> **TASK ITEM**: As soon as the line containing "laboratorium komputer di" appears in the material below, start returning lines exactly, and end with the line containing "résztvevők a gyakorlat".

======

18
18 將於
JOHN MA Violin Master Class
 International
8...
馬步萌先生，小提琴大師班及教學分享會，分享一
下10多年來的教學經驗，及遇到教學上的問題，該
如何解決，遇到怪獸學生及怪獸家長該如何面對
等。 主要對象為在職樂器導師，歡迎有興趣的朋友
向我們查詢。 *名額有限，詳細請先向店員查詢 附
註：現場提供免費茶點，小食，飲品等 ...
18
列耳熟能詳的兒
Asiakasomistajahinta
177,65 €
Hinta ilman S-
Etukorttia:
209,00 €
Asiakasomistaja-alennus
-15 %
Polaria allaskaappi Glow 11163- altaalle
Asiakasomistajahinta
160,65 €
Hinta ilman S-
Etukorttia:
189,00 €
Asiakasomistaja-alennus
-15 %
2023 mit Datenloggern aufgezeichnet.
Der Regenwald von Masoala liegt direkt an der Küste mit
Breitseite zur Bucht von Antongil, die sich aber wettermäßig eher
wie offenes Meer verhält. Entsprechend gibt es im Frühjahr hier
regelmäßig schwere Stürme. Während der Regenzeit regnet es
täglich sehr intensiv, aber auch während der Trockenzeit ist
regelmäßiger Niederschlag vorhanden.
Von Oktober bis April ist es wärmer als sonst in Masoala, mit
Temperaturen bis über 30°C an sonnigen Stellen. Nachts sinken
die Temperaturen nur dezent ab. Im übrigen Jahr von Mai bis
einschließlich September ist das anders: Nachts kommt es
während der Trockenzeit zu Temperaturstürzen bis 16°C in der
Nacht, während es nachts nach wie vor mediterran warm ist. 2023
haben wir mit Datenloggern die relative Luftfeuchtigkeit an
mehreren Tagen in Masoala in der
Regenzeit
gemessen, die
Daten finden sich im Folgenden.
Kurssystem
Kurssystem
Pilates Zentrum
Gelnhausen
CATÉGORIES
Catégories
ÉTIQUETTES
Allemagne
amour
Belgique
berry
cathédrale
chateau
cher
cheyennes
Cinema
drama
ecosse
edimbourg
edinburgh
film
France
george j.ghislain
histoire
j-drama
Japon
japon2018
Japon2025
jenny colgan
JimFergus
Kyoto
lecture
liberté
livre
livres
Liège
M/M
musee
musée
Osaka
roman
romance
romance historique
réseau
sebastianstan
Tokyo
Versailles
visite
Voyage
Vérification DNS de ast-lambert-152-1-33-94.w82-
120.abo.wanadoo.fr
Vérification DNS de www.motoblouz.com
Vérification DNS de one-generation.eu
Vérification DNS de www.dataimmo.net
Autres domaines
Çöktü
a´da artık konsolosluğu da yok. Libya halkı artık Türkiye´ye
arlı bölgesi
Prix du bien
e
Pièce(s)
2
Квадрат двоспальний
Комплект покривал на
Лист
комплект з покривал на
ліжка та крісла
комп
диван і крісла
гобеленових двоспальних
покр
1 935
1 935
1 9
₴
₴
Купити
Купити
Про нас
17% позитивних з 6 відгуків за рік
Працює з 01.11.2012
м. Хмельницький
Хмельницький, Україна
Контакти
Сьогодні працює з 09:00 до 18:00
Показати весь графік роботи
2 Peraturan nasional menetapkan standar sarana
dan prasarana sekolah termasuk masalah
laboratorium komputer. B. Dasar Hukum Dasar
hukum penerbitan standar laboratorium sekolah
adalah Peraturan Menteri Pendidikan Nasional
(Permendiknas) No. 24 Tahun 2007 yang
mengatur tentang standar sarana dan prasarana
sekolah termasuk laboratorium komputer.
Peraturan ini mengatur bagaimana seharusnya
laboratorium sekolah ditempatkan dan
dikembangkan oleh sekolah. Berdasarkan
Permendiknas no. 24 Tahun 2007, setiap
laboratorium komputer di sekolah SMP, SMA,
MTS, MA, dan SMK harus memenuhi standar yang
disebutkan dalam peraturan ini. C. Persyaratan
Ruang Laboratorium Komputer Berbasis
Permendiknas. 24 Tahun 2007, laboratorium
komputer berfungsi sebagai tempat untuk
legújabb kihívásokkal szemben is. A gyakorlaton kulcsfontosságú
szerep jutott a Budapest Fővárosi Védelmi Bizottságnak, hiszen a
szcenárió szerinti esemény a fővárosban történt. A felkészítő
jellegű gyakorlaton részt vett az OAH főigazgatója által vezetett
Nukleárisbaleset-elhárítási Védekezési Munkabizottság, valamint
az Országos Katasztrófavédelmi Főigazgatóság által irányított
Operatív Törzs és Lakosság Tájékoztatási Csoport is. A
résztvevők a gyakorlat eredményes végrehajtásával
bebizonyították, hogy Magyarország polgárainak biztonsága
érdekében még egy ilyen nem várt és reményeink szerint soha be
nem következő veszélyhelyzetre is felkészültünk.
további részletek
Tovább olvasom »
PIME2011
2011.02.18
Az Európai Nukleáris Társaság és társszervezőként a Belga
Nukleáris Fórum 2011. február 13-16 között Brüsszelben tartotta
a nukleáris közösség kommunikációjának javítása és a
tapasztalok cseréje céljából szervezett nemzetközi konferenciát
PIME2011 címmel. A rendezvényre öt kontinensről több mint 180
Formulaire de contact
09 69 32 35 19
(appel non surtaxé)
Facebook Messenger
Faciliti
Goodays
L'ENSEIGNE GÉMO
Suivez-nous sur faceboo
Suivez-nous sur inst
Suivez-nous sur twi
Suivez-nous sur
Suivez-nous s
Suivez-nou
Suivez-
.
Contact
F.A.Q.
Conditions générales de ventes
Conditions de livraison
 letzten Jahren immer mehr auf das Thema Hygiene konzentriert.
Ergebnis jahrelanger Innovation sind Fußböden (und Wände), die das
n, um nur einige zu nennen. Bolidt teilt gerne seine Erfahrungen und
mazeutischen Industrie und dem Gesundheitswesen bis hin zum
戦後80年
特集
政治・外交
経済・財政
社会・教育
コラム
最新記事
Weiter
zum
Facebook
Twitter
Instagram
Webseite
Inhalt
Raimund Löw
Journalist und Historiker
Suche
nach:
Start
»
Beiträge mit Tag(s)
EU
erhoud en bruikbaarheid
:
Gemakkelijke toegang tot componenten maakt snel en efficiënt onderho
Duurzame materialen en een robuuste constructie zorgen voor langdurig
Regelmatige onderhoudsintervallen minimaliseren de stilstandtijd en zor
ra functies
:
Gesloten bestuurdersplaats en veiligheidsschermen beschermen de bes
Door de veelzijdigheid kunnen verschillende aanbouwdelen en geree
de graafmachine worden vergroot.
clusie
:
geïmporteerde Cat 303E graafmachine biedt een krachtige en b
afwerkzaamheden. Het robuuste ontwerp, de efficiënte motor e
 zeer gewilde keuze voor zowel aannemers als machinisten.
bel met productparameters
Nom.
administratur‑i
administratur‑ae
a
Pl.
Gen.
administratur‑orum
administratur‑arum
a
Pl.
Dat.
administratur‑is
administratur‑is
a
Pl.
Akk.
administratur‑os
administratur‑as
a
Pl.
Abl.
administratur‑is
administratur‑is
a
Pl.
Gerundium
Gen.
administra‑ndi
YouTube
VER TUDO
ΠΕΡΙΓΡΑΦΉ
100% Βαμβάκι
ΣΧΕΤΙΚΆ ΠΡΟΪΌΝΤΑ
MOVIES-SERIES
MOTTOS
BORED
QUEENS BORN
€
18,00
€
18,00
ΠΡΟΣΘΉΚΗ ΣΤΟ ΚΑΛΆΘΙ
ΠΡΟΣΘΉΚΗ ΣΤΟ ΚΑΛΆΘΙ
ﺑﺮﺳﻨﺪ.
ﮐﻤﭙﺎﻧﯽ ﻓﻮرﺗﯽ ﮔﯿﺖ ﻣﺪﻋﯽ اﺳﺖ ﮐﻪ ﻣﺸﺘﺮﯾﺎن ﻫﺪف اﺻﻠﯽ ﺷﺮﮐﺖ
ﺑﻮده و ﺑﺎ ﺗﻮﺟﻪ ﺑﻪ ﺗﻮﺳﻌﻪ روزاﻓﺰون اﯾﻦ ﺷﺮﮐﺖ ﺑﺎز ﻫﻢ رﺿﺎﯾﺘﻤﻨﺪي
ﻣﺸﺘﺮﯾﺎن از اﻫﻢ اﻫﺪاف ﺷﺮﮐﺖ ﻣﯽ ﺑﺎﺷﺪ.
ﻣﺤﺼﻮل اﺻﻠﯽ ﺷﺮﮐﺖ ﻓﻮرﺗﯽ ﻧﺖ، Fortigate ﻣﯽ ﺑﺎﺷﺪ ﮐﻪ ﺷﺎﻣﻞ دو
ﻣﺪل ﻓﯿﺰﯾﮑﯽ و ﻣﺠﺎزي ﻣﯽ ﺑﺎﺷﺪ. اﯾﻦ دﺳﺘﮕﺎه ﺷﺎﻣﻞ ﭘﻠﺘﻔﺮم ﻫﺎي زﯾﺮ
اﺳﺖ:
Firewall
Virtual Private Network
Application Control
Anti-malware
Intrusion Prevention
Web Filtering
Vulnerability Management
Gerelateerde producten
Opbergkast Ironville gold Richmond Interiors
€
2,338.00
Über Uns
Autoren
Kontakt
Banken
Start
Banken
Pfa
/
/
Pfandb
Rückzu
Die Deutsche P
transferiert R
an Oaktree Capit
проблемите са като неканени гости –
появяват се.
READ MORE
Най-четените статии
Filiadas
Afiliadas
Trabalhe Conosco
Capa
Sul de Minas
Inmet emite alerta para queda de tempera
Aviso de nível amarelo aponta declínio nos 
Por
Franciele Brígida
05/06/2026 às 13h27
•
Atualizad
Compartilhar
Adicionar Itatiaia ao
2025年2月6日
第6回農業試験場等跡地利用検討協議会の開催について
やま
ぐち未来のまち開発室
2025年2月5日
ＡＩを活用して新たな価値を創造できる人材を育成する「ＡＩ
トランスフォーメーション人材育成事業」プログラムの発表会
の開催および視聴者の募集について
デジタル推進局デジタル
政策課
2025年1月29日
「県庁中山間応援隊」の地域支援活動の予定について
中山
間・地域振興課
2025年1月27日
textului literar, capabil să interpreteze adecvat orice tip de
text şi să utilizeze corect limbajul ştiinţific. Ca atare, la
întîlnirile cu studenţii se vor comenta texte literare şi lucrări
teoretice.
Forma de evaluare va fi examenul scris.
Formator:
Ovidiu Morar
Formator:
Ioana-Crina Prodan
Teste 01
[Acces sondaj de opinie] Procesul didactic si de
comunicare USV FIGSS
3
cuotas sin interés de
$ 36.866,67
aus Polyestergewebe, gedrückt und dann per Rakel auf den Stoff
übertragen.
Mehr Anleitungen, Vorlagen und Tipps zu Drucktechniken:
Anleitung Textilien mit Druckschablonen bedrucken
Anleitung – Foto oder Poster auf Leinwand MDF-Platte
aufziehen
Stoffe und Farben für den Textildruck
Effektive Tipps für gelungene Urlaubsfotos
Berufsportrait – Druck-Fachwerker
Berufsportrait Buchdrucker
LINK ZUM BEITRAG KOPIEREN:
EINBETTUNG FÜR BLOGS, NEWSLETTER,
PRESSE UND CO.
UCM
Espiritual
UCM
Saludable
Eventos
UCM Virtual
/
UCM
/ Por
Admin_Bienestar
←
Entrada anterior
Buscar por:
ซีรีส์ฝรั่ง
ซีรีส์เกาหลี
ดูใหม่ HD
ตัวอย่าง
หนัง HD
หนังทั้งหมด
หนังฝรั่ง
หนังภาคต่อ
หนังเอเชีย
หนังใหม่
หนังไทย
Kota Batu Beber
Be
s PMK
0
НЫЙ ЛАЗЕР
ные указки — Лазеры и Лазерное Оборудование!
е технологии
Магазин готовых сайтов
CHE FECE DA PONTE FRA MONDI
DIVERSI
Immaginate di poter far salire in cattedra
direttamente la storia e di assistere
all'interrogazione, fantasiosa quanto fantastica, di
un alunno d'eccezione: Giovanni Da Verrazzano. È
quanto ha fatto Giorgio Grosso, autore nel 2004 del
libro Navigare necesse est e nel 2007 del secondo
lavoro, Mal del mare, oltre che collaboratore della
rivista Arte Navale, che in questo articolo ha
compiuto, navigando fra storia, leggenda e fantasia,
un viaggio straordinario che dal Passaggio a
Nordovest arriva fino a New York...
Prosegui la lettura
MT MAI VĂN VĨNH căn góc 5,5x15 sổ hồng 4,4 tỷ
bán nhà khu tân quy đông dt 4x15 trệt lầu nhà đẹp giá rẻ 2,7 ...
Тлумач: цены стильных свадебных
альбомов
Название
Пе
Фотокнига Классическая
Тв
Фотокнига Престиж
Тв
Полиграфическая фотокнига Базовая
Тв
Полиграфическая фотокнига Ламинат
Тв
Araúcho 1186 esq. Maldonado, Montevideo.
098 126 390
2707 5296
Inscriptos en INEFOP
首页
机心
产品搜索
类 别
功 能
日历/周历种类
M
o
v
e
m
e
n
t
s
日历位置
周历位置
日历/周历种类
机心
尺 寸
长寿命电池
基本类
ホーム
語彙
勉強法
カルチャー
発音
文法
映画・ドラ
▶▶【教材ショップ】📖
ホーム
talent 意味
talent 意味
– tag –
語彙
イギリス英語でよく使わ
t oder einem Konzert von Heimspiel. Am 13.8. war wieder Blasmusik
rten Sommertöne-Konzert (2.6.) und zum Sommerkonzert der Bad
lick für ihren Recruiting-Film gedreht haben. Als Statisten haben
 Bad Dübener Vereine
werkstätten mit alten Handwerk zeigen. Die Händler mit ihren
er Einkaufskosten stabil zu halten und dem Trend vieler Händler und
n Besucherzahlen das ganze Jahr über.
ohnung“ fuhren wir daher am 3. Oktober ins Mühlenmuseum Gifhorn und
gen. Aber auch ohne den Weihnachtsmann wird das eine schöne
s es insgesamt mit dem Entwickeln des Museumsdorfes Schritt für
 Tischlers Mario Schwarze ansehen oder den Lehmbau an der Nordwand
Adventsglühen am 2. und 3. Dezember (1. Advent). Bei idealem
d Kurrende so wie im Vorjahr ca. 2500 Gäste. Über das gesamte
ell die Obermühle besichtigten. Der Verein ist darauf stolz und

======

> **SOLUTION BELOW**:
laboratorium komputer di sekolah SMP, SMA,
MTS, MA, dan SMK harus memenuhi standar yang
disebutkan dalam peraturan ini. C. Persyaratan
Ruang Laboratorium Komputer Berbasis
Permendiknas. 24 Tahun 2007, laboratorium
komputer berfungsi sebagai tempat untuk
legújabb kihívásokkal szemben is. A gyakorlaton kulcsfontosságú
szerep jutott a Budapest Fővárosi Védelmi Bizottságnak, hiszen a
szcenárió szerinti esemény a fővárosban történt. A felkészítő
jellegű gyakorlaton részt vett az OAH főigazgatója által vezetett
Nukleárisbaleset-elhárítási Védekezési Munkabizottság, valamint
az Országos Katasztrófavédelmi Főigazgatóság által irányított
Operatív Törzs és Lakosság Tájékoztatási Csoport is. A
résztvevők a gyakorlat eredményes végrehajtásával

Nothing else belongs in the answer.